Slothful summer holiday bender
My summer holiday almost ended before it started, in a near-miss on Hauraki Rd, near Thames.
It was a few days after Christmas, before I went on annual leave. I was driving back to Hamilton from doing an interview on the Coromandel, and just before the settlement of Netherton, a car heading north overtook at speed on a corner, swooping into my oncoming lane.
I had a moment to think "s..., he's coming straight for me", before I swerved towards the mercifully broad shoulder. It was just in time. The car flew past me, so close, and in my rear-vision mirror, I saw a red vehicle behind me take similar evasive action.
I blared the horn, but it was a futile gesture. It happened so quickly that I couldn't even see whether it was a man or a woman driving, let alone try for the registration number. A silver car, maybe a late model Mitsubishi, is my only recollection.
I was driving a small, modest Waikato Times fleet car and if we'd collided I'd have probably been mincemeat. It was a frightening moment, especially coming a few days after a ghastly overtaking accident in Welcome Bay, near Tauranga, where two teenage girls were killed.
I kept thinking about what might have happened if I'd been momentarily distracted. What if I'd been fiddling with the radio or the air-conditioning, or something, and not been able to react so quickly? Or what if there had been a narrow shoulder, or a ditch to my left?
So one way or another, I was well ready for a New Year break. It rained a lot at Mt Maunganui while I was there. A lot of people grizzled, but I was uncomplaining.
I love the rhythm of holidays, sunny or wet, the change of pace, and the slow unwinding into sloth.
A few years ago at the beach, I encountered a well-considered spin on sloth, in the form of "slothy". It turned up in an exchange with a friend over a holiday glass of wine.
Me to friend: "What have you been up to today?"
Friend: "Nothing. I've been having a slothy."
Ah, I thought. No further explanation needed. A perfect word to describe a day of delicious idleness, and I've been practising the art of the slothy ever since.
I knew I'd truly reached the pinnacle last Sunday morning when I went to the beach dairy in my nightshirt.
I'd woken yet again to the sound of rain, and conjured a happy image of being curled up in bed with a cup of tea and the Sunday newspapers.
The only problem was that everyone else at the bach was asleep and there was no-one to go for the papers except myself.

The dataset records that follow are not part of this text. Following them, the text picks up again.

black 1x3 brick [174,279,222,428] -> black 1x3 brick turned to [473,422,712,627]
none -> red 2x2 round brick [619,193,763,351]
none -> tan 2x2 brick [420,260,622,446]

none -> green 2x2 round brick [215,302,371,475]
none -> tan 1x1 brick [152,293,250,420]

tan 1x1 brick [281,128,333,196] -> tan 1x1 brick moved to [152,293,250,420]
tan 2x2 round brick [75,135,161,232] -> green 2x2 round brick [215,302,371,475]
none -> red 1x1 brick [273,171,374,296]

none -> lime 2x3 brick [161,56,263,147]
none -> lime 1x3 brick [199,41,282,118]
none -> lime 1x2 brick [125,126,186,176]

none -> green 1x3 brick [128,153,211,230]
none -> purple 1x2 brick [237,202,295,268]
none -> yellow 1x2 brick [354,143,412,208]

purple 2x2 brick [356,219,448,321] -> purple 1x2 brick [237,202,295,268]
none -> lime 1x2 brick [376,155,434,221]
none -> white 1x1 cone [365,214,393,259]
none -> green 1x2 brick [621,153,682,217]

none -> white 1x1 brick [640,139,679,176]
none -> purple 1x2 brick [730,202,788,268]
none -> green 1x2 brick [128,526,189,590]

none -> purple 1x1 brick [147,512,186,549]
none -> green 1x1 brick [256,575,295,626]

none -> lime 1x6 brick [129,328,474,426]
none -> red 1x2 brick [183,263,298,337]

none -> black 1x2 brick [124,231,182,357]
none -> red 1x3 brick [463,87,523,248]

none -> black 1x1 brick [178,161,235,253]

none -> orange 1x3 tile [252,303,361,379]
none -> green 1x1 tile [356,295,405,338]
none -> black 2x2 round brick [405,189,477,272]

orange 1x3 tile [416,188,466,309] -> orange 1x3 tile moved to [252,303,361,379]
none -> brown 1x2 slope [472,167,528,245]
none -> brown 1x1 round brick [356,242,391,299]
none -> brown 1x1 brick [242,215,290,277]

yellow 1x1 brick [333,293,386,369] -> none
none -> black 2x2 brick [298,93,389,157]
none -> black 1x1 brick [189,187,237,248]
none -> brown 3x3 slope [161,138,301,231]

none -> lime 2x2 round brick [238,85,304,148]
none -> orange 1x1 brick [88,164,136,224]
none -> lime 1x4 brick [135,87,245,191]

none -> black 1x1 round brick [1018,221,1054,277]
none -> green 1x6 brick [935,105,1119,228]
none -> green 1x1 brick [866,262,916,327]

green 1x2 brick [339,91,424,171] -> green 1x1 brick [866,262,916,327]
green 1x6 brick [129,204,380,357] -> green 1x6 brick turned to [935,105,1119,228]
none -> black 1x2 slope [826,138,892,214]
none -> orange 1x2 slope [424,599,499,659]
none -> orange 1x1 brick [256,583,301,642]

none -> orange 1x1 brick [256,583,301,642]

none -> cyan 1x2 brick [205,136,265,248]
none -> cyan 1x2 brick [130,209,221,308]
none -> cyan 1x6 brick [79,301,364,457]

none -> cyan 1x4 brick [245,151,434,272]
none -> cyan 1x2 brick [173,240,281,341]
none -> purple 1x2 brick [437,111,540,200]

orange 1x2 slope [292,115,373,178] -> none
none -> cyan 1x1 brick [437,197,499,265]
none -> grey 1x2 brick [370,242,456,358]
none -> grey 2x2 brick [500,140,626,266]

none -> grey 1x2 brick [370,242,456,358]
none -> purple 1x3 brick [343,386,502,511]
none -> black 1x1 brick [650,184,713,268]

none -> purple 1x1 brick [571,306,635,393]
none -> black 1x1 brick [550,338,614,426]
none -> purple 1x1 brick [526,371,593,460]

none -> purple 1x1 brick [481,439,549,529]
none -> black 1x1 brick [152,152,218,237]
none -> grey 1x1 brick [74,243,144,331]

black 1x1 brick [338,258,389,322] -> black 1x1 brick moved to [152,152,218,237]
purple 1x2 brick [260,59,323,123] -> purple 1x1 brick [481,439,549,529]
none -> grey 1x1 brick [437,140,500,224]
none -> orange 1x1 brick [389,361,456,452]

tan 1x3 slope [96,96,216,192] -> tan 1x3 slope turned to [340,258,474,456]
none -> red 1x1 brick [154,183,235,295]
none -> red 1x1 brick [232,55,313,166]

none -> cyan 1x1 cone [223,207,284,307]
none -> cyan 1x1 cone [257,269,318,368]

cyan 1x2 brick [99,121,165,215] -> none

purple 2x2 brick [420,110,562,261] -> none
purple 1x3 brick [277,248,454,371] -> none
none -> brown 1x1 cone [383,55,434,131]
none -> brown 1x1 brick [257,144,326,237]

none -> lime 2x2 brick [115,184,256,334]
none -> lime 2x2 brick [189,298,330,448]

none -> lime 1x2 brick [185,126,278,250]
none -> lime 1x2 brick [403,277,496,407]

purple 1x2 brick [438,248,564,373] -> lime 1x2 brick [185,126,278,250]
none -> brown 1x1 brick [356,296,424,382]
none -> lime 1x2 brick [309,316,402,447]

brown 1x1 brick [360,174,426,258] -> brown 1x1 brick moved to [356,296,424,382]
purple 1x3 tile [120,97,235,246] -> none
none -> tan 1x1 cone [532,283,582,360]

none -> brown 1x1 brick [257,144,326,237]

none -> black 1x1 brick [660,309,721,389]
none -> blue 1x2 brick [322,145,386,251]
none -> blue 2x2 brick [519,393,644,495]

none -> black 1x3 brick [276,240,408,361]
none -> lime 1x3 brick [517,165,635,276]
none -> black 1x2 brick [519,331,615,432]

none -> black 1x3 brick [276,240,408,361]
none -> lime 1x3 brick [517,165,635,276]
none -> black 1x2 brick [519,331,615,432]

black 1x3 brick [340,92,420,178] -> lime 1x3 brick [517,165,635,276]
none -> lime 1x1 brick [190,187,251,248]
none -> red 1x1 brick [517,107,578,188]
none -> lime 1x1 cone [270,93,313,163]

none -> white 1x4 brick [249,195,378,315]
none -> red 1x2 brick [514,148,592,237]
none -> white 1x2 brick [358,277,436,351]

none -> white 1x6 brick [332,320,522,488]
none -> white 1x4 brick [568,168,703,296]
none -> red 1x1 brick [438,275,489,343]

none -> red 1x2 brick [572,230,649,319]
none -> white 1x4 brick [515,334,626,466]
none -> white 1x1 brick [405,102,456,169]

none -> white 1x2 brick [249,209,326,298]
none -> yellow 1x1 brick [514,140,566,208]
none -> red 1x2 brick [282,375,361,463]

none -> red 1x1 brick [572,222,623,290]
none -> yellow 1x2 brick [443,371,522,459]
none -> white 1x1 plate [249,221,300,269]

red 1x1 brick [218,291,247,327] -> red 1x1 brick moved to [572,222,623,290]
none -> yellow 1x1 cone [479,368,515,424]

There seemed no point in getting dressed because I wanted to go back to bed. So I put my rain parka on over my blue cotton nightshirt, checked the look in the mirror and decided no-one would really guess I was wearing a nightshirt. It could be mistaken for a tunic. Just.
To crank things up a notch, I applied lipstick, brushed my hair and put on a silver pendant. The pendant looked slightly odd with the parka and nightshirt, but it perhaps indicated that I hadn't just tumbled out of bed.
In the time I took to do all this, I could have pulled on shorts and T-shirt, but I still had a sleep-in in my sights.
I was drenched when I got to the dairy and the nightshirt had gone a bit clingy. There was a queue for papers and takeaway coffees, so I didn't make the quick entrance and exit I'd hoped for.
No strange looks, though, and before too long I was back in bed, in a dry nightshirt, with the papers and tea, the rain still pounding on the roof. Later, there were some raised eyebrows and questions from family and friends. (Yes, I was wearing knickers.)
Anyway, before the holiday spirit evaporates, I thought I'd share a few tips on the art of the slothy:
Ditch your watch and digital media for the duration.
Take a goodly cache of books. Try to beat my average of one a day.
Avoid supermarkets. They may cause an instant return to stress. Instead, seek out roadside stalls, farmers' markets, the butcher and the baker.
Walk everywhere. This is relaxing, and it balances all the time spent on the couch.
Swim as often as weather permits. Floating in the blue Pacific is good for the soul.
Factor in an afternoon sleep. (A chilled beer or wine with lunch facilitates this.)
Go to bed late and sleep late, but maybe avoid going out in your nightie, and pay attention at all times when you're driving.